Se acabó el estado de sitio. Las banderas se ovillan, los balcones recuperan poco a poco sus toldos anaranjados de la época del desarrollismo. En los bares la crisis comienza a ganarle espacio a Iniesta, el calor barre la euforia, los niños vuelven al chocolate y los monstruitos. Del Mundial queda un repetitivo sabor a cerveza y aceituna y el recuerdo de las imágenes de la victoria. Málaga tiene muchas, algunas inconfundiblemente localistas. Camisetas de la selección con manchas de espeto, chanclas malheridas en el coso de La Malagueta y una extraña moderación en el grito. El malagueño carga pilas para la feria. Podría ser para los ejercicios espirituales de Loyola, pero no, está claro, que no, que volverá la algarabía, los torsos y los himnos cabezones regados con vino.

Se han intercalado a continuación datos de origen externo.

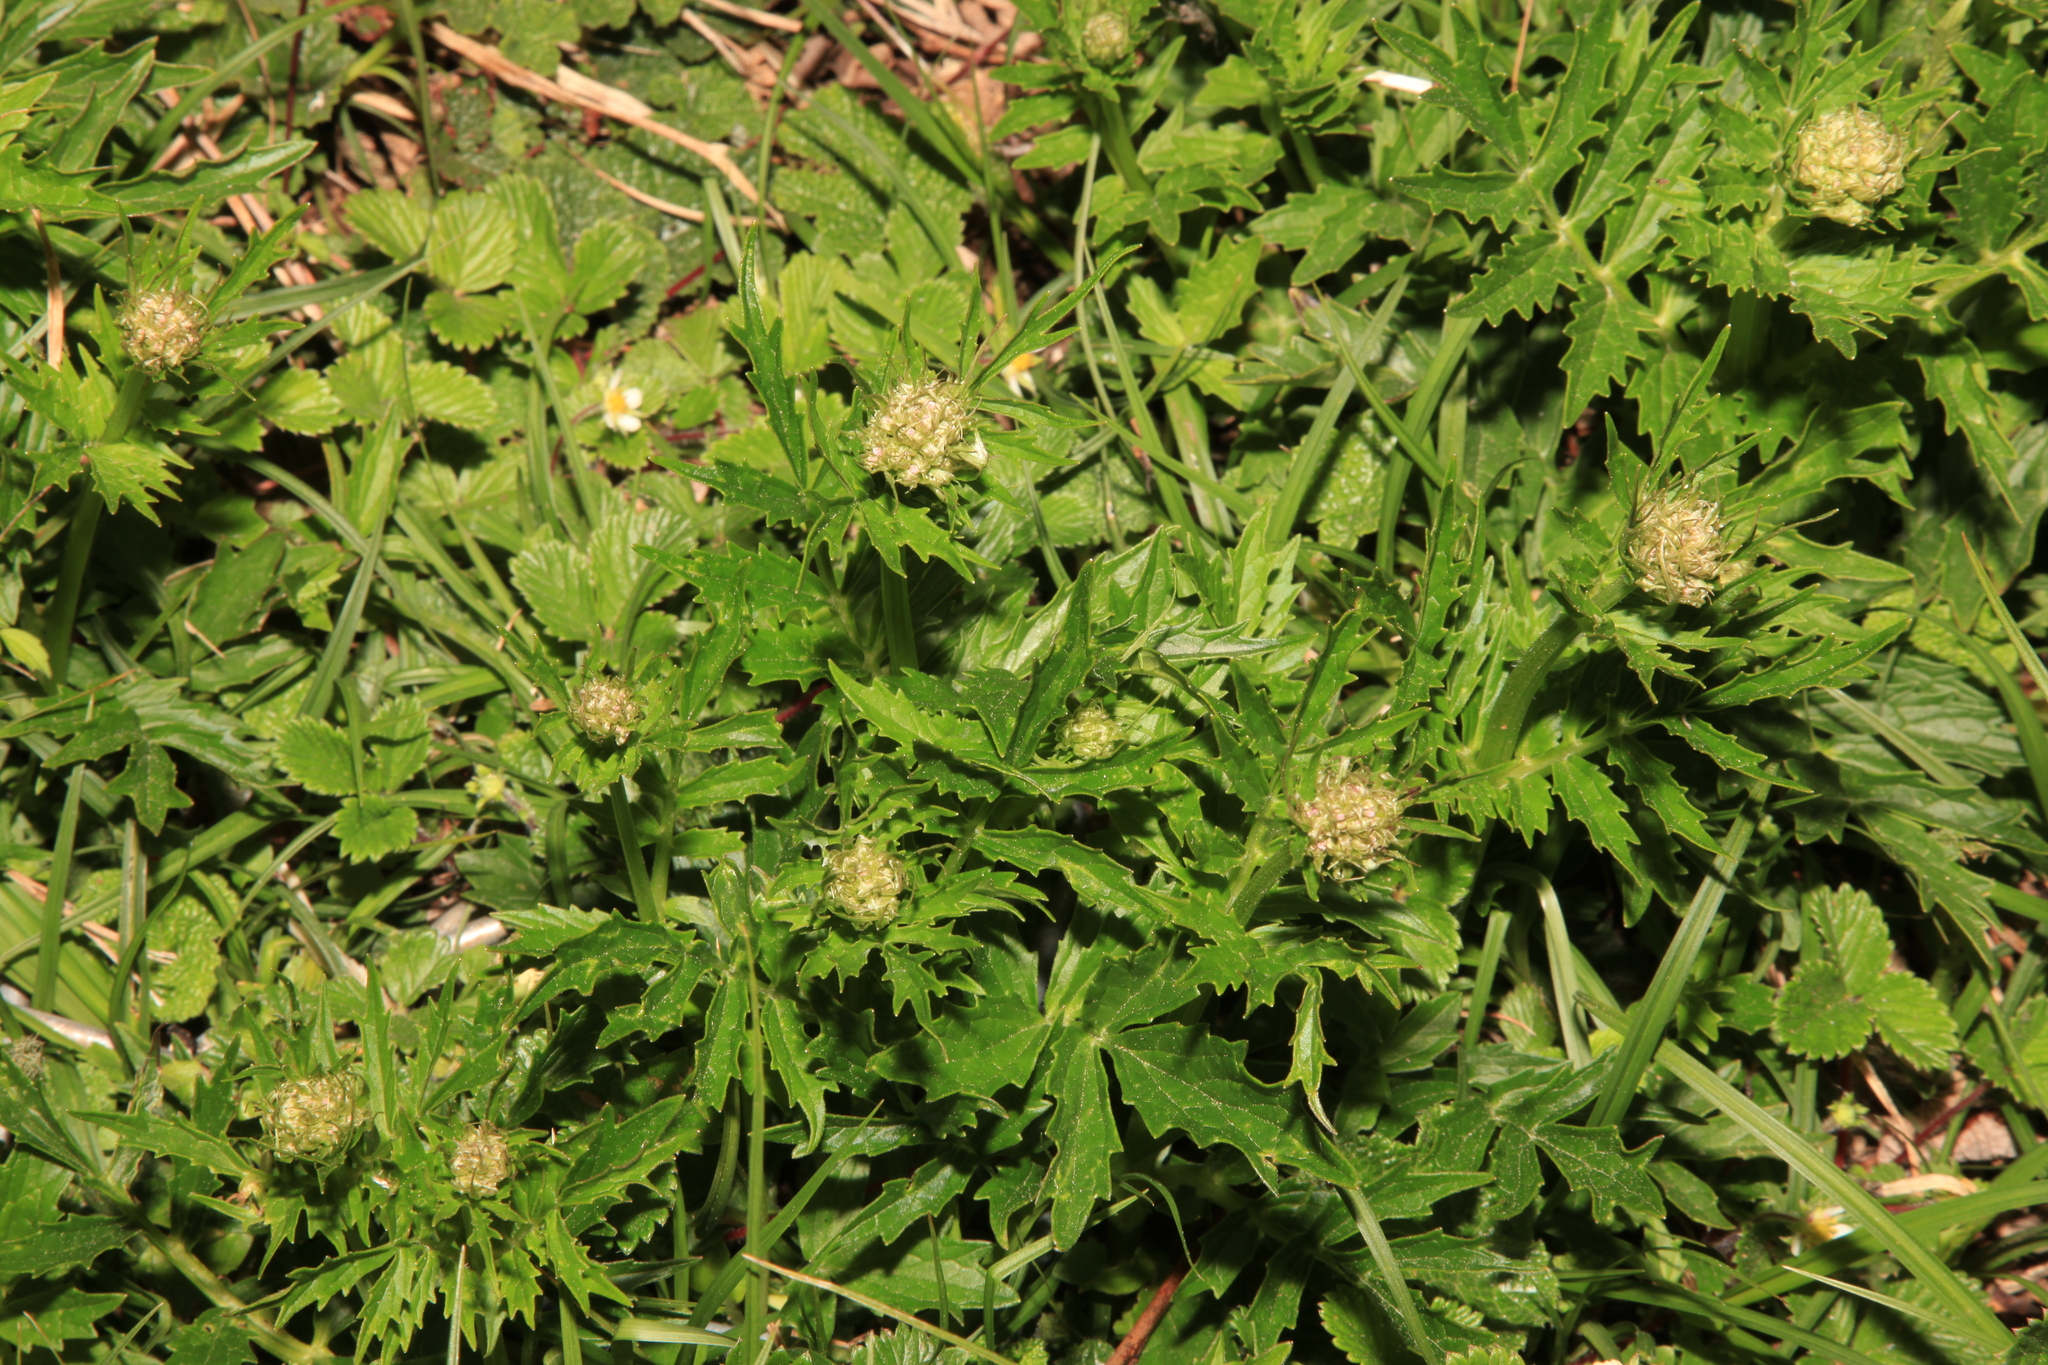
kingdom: Plantae
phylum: Tracheophyta
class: Magnoliopsida
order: Dipsacales
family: Caprifoliaceae
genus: Valeriana
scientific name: Valeriana officinalis
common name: Common valerian
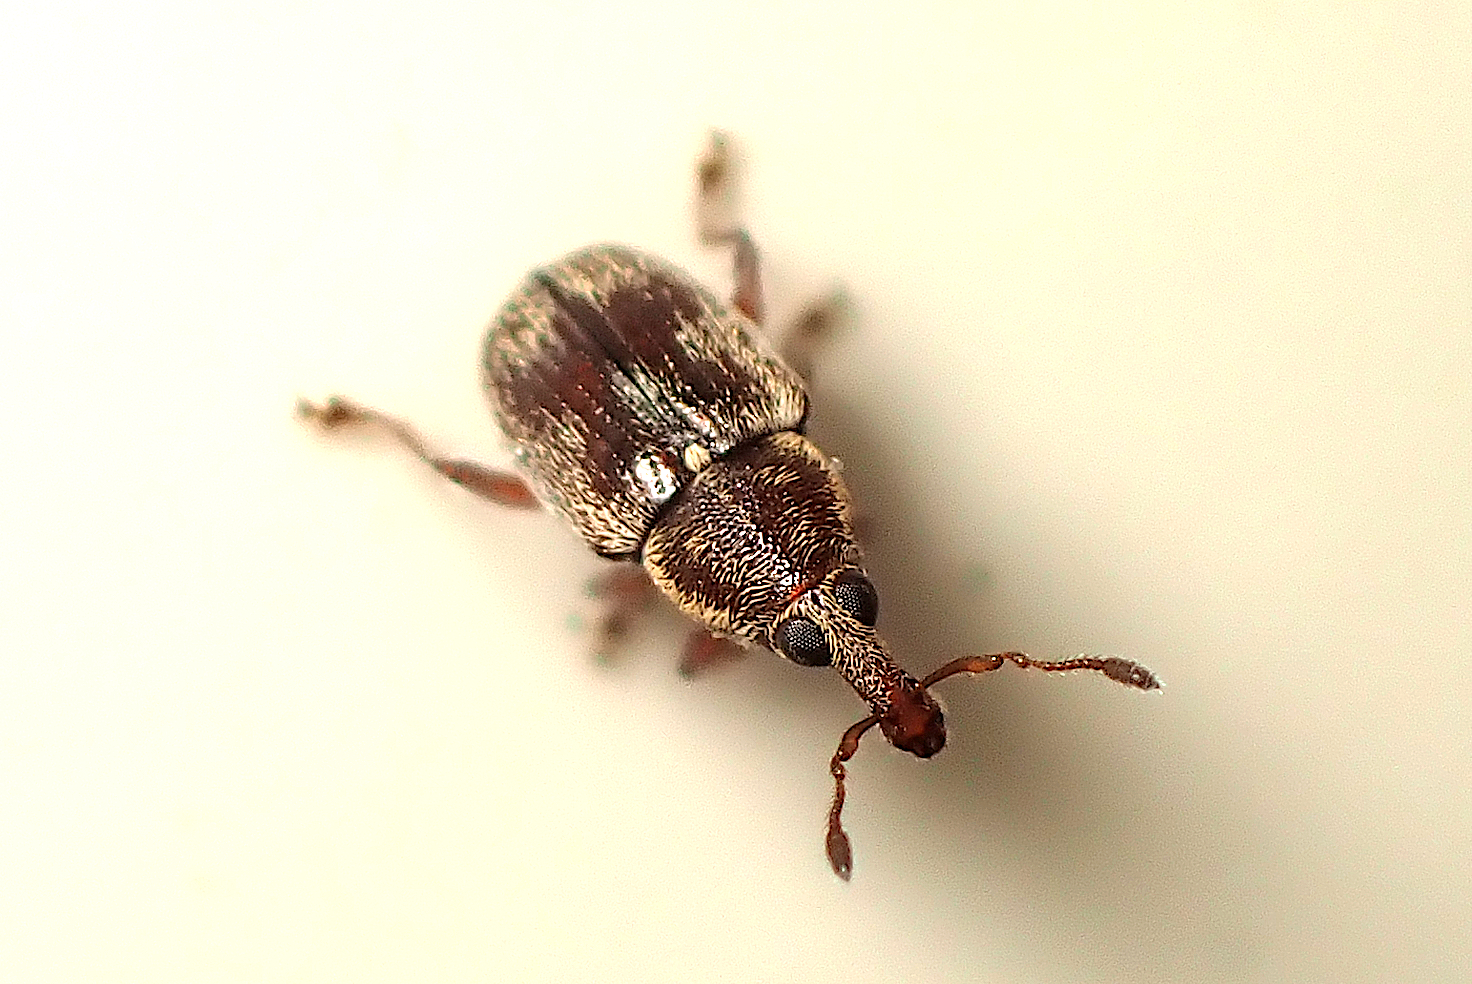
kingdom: Animalia
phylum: Arthropoda
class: Insecta
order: Coleoptera
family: Curculionidae
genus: Neomycta
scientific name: Neomycta rubida
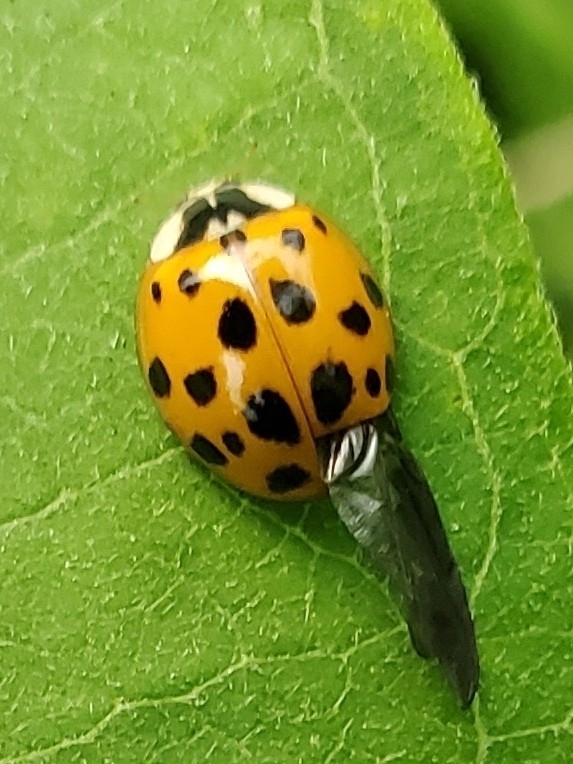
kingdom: Animalia
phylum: Arthropoda
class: Insecta
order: Coleoptera
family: Coccinellidae
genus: Harmonia
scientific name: Harmonia axyridis
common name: Harlequin ladybird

La renovación de las balconadas me recuerda a un poema de Faulkner. Mis calzoncillos–decía el americano–en los tendales como banderas extendidas. Regresa la ropa desplegada en los pretiles. Una imagen no del todo desapacible si se compara con otras. Preferiría la lencería burda de un ejército de partisanos antes que algunos retablos de la fiesta del domingo. Especialmente, por uno, que se resiste corajudamente al olvido.

Delacroix a la malagueña

Díganme si no tiene la impronta de esa Málaga, que diría el tango, que se deja crecer a las puertas del ruido y de los cafetines. Un descapotable manejado por un tipo escuálido y sin camiseta. Cabeza castrense y customizada con dos líneas perpendiculares y orejas cercanas a la licantropía. A su lado, una mujer inmensa en posición vertical imitando a una cheerleader, igual, pero al revés, con las mollas botando en las tónicas del Villa-Villa-Maravilla. Pensé en La libertad guiando al pueblo de Delacroix y celebré la estabilidad de los sostenes nacionales. Hubiera sido demasiado. Aun así, el asunto sigue vivo. Primero, por su carga cinegética y representativa y segundo, porque estuvo a punto de acabar conmigo.

Camino del limbo

Roland Barthes se fue del mundo arrollado por un cochecito de lechero. Lo mío habría resultado infinitamente peor, aunque de gran provecho en términos biográficos. No imagino mejor perfil para la revalorización póstuma de la vida. Quedarte ahí, atrapado entre las llantas que soportan el peso de una brunilda gigantona y un pajarillo semidesnudo. Seguro que iba camino del limbo jurídico. Hasta San Pedro se desternillaría y felicitaría a su jefe por su paso a la literatura humorística.

Literatura humorística

Las ventajas de no morirse tienen hoy una particularidad cuneiforme. No lo digo por capricho, sino por la cabeza del titular de esta sección, Alfonso Vázquez, que a estas horas ya lucirá el bombín que lo acredita como nuevo ganador del premio de narrativa de los amigos de José Luis Coll y la editorial Rey Lear. Ahora el amigo competirá con Dios. Él en sus libros y el otro en mi vida.